■ **Provided information**:
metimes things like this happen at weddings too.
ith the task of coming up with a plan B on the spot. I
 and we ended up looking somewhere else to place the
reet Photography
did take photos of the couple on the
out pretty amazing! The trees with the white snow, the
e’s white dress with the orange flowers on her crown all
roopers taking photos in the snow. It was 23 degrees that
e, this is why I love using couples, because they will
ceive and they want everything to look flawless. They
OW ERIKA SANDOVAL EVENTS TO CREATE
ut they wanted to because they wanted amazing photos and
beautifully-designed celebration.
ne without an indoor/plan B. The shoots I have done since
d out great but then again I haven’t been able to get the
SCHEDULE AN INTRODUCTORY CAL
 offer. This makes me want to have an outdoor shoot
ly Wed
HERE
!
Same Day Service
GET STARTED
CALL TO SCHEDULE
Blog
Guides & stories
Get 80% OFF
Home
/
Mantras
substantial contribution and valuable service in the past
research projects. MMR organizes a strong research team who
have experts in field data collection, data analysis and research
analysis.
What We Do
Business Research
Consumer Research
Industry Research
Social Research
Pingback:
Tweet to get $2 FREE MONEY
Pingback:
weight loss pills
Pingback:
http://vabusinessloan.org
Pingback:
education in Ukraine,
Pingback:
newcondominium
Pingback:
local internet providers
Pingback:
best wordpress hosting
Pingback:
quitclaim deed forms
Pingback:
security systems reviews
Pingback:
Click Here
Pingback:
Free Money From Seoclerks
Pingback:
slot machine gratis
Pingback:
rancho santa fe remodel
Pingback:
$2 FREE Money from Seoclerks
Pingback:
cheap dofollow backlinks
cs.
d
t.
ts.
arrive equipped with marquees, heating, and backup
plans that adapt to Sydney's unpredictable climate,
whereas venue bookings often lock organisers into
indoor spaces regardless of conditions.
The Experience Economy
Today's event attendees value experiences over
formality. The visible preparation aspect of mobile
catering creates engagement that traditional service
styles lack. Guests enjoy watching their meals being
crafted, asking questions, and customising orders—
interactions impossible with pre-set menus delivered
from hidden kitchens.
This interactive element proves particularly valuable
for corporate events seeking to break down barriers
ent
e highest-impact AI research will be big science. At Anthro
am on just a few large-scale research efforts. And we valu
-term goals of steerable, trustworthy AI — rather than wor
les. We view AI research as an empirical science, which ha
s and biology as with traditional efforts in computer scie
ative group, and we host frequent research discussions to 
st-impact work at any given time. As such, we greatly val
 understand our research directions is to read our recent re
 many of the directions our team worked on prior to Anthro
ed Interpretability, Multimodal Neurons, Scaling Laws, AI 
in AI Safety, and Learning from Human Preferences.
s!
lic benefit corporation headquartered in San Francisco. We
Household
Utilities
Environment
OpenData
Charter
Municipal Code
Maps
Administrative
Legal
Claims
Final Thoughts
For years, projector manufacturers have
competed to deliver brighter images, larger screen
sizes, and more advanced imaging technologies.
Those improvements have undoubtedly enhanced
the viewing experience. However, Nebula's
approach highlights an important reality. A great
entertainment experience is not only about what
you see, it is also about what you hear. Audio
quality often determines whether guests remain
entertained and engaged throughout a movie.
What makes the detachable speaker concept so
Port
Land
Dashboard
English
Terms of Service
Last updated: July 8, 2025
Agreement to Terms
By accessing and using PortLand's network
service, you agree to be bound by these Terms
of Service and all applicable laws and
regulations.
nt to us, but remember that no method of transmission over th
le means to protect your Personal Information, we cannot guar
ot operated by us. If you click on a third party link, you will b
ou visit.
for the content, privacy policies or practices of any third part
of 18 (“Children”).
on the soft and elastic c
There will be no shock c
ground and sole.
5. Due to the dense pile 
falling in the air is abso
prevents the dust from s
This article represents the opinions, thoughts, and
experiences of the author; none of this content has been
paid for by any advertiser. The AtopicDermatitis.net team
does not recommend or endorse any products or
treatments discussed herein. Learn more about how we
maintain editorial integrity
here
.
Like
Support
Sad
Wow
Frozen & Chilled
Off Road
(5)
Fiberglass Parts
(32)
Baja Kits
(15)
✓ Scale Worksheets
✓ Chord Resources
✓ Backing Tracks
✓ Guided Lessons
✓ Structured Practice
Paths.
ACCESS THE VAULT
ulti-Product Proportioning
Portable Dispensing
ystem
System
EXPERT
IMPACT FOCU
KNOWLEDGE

■ **Description of the task**: Among the records above, find the lines that contain "will" and copy every one.

■ **Answer section**:
e, this is why I love using couples, because they will
e highest-impact AI research will be big science. At Anthro
ot operated by us. If you click on a third party link, you will b
There will be no shock c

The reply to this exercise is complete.